▶ [Assignment]:
Reproduce verbatim the portion of the data that opens with the line containing "这将帮助安全团队识别潜在盲点，并堵住安全技术架构的缺" and closes with the line containing "保各种类型的企业组织遵循这些实践很重要。", including both boundary lines.

▶ [Dataset content]:
+ + + +

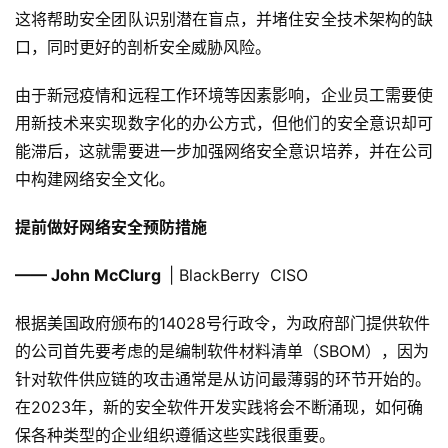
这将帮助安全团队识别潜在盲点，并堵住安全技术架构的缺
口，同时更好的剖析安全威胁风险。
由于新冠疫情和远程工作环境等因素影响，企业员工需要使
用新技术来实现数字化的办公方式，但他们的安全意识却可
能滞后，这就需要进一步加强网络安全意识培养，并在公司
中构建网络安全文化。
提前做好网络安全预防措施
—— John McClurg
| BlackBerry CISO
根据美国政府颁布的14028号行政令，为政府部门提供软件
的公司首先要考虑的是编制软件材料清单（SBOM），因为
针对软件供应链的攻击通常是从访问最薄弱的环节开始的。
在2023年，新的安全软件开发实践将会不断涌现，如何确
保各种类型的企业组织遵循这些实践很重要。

+ + + +

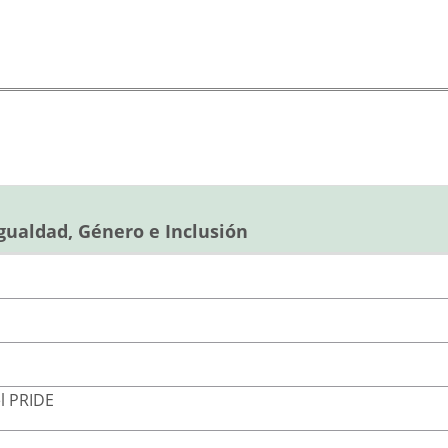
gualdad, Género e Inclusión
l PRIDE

+ + + +

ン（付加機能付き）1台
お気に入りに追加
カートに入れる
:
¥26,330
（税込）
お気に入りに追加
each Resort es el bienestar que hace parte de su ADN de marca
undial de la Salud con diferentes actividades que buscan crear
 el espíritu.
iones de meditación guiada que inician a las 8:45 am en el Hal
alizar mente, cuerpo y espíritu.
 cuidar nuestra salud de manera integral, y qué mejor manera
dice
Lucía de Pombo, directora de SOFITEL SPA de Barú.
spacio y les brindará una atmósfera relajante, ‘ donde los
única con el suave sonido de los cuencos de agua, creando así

+ + + +

▶ [Finished task]:
这将帮助安全团队识别潜在盲点，并堵住安全技术架构的缺
口，同时更好的剖析安全威胁风险。
由于新冠疫情和远程工作环境等因素影响，企业员工需要使
用新技术来实现数字化的办公方式，但他们的安全意识却可
能滞后，这就需要进一步加强网络安全意识培养，并在公司
中构建网络安全文化。
提前做好网络安全预防措施
—— John McClurg
| BlackBerry CISO
根据美国政府颁布的14028号行政令，为政府部门提供软件
的公司首先要考虑的是编制软件材料清单（SBOM），因为
针对软件供应链的攻击通常是从访问最薄弱的环节开始的。
在2023年，新的安全软件开发实践将会不断涌现，如何确
保各种类型的企业组织遵循这些实践很重要。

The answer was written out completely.